Dabei erfolgte erst kürzlich eine Novellierung des Baulandmobilisierungsgesetzes, das die Frist für das Vorkaufsrecht von zwei auf drei Monate verlängerte. Der Ausschuss des Bundesrats hatte damals sogar bereits empfohlen, dass der Paragraph 26 BauGB novelliert werden muss, um das Vorkaufsrecht rechtssicher zu machen. Die schwarz-rote Bundesregierung hatte diese Empfehlung leider ignoriert. Obwohl das Urteil keine Auswirkungen auf bereits abgeschlossene Fälle und Abwendungsvereinbarungen hat, sind aktuell laufende Vorkaufsfälle davon betroffen – in Berlin sind das ganze 600 Wohnungen und damit einige Mieter*innen mehr, die jetzt akut zittern müssen.

Was ist jetzt zu tun?

Dieses Urteil ist bitter für den Kampf gegen Verdrängung und Spekulation. Aber der Zeitpunkt kann auch eine Chance sein, Rechtssicherheit für das Instrument herzustellen.
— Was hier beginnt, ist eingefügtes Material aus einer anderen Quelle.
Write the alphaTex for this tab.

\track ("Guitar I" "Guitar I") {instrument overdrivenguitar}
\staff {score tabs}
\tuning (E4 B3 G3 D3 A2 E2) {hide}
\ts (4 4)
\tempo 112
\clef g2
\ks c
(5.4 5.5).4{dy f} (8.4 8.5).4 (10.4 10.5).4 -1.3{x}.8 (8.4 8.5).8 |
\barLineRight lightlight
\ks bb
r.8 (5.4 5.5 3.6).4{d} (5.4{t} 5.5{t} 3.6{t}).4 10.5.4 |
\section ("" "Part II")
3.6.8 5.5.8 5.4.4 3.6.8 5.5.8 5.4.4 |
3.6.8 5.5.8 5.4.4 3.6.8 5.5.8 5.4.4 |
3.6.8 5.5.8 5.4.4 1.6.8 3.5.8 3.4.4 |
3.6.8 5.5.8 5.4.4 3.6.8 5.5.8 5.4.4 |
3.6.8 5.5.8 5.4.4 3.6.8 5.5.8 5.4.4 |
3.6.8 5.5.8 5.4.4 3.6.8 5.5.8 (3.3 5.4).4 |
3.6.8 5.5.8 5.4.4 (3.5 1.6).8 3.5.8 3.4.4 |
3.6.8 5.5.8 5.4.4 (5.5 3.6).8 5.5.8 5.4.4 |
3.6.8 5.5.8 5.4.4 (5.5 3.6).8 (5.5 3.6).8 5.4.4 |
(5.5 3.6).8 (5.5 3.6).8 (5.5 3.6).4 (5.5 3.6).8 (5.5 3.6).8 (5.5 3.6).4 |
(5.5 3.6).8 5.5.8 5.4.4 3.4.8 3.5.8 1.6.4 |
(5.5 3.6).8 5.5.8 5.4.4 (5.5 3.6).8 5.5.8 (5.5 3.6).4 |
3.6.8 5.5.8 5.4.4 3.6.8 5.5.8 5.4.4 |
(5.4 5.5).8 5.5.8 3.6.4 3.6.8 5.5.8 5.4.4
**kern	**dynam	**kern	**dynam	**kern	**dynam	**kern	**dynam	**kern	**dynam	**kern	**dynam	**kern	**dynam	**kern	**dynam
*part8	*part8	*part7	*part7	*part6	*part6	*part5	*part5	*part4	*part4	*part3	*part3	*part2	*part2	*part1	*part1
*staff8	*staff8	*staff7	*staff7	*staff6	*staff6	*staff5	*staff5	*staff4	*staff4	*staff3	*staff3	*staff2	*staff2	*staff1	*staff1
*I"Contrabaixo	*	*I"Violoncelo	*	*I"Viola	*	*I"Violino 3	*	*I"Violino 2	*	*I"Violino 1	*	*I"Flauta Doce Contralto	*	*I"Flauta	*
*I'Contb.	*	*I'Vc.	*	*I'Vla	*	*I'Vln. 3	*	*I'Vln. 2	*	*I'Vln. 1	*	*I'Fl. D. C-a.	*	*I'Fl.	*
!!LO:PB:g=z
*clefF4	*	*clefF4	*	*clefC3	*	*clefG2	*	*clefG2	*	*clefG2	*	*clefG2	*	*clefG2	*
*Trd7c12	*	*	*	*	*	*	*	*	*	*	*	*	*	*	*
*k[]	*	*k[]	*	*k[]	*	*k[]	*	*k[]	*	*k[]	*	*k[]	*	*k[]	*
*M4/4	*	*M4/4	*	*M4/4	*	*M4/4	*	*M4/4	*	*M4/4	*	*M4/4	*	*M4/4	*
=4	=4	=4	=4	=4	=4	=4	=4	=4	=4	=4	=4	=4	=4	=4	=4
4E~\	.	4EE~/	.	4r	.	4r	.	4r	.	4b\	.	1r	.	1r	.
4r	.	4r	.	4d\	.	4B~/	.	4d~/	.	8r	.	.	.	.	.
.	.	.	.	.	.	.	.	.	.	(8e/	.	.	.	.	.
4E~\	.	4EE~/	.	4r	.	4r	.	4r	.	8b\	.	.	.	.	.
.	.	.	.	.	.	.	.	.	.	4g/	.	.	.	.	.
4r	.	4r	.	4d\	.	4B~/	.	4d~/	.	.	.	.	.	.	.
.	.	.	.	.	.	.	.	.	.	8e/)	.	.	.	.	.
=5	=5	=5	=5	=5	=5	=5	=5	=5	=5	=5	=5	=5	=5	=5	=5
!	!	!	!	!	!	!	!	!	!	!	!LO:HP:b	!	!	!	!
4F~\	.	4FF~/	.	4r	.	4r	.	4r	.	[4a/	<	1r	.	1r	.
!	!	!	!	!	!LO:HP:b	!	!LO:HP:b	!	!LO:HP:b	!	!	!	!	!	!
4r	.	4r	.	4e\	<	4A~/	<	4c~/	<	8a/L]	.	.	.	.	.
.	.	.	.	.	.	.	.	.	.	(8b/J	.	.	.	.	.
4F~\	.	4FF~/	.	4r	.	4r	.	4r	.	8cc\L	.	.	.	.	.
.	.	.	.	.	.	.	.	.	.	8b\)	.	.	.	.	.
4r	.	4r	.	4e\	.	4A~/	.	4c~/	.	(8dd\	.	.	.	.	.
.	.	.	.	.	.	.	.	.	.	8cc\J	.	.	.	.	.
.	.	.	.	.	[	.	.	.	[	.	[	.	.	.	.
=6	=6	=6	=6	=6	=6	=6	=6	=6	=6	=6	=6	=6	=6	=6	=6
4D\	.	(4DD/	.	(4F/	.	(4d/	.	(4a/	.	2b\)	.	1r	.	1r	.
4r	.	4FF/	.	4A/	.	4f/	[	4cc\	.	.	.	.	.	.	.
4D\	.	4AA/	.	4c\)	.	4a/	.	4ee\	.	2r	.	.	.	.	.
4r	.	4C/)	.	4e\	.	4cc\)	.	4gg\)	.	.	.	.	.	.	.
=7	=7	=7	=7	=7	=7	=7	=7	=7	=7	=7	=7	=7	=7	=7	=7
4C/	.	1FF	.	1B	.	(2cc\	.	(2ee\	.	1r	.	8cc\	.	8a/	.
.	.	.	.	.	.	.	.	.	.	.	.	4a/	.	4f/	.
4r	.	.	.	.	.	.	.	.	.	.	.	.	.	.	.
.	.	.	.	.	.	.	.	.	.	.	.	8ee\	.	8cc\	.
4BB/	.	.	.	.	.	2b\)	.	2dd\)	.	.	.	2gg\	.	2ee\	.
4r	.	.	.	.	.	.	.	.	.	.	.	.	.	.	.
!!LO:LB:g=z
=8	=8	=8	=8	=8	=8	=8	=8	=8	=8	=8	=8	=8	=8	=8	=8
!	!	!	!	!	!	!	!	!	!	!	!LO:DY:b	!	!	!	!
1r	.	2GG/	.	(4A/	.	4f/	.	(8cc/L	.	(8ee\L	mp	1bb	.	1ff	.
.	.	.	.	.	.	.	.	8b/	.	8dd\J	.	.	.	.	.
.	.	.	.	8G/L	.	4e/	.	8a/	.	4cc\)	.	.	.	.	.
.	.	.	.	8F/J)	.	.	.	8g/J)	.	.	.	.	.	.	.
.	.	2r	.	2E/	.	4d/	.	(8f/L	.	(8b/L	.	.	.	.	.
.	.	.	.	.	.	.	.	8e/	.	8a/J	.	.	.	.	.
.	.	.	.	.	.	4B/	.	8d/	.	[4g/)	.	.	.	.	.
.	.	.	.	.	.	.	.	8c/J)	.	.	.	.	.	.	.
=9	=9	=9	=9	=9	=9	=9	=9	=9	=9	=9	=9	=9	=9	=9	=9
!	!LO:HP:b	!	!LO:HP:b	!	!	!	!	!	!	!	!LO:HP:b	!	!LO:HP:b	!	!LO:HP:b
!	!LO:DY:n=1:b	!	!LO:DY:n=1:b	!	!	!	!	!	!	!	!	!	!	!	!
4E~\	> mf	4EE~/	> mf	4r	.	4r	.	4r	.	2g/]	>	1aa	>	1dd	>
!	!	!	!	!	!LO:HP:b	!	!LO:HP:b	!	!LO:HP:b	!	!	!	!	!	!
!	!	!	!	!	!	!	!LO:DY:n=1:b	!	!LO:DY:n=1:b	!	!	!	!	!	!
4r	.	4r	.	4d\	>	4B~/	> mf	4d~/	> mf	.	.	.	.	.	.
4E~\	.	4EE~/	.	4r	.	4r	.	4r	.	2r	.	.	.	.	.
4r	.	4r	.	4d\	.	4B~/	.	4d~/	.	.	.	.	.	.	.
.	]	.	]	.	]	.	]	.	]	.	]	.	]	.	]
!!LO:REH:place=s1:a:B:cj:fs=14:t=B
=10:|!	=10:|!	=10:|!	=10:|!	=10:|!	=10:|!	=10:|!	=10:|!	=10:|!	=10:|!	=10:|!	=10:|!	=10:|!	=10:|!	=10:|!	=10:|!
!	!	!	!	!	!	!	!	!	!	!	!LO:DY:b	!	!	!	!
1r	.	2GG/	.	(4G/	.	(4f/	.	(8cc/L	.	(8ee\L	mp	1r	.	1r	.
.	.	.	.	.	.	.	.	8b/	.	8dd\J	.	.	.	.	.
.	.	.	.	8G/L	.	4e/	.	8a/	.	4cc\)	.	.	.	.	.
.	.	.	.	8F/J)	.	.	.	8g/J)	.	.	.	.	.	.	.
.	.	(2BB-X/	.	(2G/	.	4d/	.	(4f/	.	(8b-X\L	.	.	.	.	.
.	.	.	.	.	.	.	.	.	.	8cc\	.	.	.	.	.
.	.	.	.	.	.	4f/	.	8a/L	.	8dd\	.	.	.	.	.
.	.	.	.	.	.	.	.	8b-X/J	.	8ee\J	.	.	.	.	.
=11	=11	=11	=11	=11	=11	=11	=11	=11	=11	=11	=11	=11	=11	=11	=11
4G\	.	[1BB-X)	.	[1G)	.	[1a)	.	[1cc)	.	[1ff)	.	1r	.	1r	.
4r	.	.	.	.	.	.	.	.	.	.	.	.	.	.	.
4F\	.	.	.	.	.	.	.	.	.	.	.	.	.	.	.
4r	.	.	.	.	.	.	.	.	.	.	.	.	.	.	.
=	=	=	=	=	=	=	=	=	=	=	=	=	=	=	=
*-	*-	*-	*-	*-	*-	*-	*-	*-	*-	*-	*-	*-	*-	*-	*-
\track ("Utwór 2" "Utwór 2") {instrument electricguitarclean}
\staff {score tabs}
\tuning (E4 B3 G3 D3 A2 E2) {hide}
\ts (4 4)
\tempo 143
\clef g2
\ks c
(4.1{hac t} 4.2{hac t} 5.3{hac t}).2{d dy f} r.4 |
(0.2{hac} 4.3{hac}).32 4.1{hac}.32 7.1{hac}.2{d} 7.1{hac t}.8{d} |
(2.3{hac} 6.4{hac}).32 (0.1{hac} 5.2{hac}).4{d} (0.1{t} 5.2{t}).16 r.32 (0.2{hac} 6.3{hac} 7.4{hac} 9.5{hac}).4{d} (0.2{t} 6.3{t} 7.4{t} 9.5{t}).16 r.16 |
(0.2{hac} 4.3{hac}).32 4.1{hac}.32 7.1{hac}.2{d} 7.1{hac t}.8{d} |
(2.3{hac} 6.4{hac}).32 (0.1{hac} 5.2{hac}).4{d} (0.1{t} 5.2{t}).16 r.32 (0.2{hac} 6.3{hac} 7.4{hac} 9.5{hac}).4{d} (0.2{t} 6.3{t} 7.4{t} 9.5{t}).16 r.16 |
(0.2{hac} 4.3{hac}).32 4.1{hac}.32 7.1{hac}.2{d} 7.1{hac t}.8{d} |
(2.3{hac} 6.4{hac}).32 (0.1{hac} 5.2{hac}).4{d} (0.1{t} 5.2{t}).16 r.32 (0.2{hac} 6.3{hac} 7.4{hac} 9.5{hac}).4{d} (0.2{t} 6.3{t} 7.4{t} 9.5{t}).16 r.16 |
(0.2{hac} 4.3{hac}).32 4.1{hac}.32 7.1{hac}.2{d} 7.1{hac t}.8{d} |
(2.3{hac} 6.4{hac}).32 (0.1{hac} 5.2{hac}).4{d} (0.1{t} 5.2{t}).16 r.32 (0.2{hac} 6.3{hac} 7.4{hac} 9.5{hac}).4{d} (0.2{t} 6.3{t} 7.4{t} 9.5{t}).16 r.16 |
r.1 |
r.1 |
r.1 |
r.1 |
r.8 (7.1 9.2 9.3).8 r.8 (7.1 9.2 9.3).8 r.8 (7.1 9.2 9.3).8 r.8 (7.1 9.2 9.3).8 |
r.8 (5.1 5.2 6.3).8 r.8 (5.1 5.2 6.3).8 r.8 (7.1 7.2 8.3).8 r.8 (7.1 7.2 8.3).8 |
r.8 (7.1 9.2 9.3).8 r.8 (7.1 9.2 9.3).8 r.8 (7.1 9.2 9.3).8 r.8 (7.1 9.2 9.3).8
Dafür könnte die Forderung nach der Novellierung des Vorkaufsrechts im Koalitionsvertrag der zukünftigen Regierungskoalition verankert und schnell im Bundestag geändert werden. Als Land Berlin haben wir auch bereits eine Bundesratsinitiative dazu geplant. Inhaltlich müsste lediglich §26, Absatz 4 um den Zusatz erweitert werden:  Dies gilt nicht in Gebieten nach § 172 Absatz 1 Satz 1 Nummer 2 – damit wäre der umstrittene Paragraph geklärt.

Ich werde mich dafür einsetzen, dass die Anwendung des Vorkaufsrechts gesichert wird und hoffe, dass gerade mit einer grünen Regierungsbeteiligung auf Bundesebene alles dafür getan wird, um Immobilienspekulation und der Verdrängung der Berliner*innen aus der Innenstadt entgegenzuwirken. Wir haben als Grüne Berlin bereits dazu Vorschläge für die Koalitionsverhandlungen gemacht und hoffen auf eine baldige Einigung innerhalb der Ampel. Denn für den Schutz von Kiezstrukturen und für den Schutz von Mieter*innen braucht es ein wirksames kommunales Vorkaufsrecht. Wir Politiker*innen in den Ländern und Kommunen brauchen dringend scharfe Instrumente, um überhaupt unserer Verantwortung zum Schutz der Bevölkerung auch gerecht werden zu können.